Dataset entries
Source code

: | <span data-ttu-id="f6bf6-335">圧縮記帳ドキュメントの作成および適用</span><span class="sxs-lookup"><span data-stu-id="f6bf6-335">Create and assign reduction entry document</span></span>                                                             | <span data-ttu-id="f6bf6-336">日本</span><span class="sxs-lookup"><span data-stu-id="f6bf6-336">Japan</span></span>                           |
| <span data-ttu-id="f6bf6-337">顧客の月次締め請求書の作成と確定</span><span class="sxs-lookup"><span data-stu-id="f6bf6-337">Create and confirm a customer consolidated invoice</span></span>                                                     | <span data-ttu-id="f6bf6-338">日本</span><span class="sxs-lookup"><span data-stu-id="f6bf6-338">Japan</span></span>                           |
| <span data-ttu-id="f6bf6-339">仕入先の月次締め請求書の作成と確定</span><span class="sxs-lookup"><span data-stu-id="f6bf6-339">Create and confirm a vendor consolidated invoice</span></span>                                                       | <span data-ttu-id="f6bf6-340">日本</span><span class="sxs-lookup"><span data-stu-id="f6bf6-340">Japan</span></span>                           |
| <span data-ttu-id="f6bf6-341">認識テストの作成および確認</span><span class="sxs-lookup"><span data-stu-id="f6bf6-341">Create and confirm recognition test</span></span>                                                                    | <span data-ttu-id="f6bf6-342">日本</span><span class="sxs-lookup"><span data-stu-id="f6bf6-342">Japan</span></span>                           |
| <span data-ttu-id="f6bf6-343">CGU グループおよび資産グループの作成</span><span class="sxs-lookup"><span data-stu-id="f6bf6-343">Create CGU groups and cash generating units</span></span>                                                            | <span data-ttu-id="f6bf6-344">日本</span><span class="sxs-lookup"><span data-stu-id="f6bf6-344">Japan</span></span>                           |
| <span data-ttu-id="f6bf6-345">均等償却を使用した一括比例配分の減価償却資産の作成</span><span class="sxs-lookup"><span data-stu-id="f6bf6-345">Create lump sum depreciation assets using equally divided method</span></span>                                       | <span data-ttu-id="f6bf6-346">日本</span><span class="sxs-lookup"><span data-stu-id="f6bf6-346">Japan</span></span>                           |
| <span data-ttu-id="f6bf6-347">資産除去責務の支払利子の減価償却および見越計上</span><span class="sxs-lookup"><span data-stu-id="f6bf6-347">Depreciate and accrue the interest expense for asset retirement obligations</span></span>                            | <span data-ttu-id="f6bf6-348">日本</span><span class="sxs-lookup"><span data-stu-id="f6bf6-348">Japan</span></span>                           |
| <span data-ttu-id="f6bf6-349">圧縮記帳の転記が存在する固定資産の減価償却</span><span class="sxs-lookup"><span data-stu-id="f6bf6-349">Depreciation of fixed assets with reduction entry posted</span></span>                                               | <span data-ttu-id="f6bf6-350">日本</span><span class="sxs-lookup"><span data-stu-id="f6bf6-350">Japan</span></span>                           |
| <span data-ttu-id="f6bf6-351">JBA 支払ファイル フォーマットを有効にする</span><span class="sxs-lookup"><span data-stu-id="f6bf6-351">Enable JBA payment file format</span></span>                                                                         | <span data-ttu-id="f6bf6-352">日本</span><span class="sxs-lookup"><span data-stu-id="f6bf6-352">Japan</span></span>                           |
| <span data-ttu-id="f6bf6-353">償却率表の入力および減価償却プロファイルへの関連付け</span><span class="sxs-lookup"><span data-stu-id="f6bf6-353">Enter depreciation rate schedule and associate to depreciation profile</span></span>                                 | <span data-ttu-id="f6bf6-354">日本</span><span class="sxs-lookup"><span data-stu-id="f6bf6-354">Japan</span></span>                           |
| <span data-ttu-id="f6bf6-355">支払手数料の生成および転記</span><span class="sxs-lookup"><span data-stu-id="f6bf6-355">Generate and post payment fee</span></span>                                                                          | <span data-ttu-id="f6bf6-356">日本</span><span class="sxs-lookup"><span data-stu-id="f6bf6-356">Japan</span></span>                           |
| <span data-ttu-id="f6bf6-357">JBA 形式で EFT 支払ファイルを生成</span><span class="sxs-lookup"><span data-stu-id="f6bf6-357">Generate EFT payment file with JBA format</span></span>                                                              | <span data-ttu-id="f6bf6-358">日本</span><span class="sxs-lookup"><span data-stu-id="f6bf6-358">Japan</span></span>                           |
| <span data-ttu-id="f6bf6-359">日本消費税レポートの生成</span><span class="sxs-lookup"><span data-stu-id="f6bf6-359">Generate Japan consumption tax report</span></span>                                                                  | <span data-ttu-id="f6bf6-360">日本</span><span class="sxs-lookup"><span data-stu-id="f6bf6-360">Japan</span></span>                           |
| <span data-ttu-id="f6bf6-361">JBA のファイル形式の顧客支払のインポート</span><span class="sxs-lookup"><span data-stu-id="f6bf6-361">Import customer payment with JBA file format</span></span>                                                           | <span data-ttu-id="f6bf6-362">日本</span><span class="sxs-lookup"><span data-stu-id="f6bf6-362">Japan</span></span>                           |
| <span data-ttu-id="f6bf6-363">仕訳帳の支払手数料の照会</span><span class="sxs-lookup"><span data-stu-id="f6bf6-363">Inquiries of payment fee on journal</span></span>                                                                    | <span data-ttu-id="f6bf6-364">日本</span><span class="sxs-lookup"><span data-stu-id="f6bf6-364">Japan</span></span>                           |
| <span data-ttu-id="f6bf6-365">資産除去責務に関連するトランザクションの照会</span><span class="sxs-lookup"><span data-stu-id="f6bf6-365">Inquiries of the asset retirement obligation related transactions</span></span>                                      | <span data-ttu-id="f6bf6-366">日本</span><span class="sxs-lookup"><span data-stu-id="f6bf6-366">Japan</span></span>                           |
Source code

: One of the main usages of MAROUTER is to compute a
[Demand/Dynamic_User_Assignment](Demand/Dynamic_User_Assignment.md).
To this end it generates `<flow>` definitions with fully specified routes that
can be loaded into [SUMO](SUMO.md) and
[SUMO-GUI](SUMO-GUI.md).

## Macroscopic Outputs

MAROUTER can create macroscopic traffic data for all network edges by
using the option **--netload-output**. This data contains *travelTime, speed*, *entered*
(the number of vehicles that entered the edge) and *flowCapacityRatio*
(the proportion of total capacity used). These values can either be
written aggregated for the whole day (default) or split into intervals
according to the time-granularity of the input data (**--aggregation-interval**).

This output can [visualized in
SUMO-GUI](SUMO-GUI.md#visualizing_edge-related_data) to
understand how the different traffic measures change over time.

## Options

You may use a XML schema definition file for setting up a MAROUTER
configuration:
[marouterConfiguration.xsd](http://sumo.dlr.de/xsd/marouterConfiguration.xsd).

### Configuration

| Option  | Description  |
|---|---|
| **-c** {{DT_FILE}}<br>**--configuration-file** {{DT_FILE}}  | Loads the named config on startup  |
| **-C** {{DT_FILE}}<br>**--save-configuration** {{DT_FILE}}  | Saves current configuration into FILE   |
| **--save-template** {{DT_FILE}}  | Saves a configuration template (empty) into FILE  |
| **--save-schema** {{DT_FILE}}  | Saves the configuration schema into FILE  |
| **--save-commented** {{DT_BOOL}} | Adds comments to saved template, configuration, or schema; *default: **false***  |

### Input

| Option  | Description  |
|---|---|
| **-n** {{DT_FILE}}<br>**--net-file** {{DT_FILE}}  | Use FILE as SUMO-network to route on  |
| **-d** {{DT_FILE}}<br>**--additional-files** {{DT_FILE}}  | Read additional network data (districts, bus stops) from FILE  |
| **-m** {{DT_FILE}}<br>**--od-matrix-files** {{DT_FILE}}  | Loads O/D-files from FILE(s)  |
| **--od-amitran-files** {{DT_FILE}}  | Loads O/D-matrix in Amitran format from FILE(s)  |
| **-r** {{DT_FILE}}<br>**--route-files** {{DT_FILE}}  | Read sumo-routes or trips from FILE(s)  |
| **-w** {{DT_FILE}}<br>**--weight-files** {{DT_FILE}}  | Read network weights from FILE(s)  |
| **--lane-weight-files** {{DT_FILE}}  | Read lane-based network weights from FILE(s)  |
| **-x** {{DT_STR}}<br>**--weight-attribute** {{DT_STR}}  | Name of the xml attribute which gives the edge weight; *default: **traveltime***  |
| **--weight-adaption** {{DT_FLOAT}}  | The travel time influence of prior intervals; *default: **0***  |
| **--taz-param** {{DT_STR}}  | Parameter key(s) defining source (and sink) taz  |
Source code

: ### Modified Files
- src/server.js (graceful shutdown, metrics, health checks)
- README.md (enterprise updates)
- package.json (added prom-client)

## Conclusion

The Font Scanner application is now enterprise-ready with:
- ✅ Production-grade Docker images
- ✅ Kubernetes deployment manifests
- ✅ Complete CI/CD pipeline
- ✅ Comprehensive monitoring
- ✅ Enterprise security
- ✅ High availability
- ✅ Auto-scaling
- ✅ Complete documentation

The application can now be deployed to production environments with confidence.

Work request: Above are some records; copy each line there that contains "routes".

Result of this exercise:
To this end it generates `<flow>` definitions with fully specified routes that
| **-r** {{DT_FILE}}<br>**--route-files** {{DT_FILE}}  | Read sumo-routes or trips from FILE(s)  |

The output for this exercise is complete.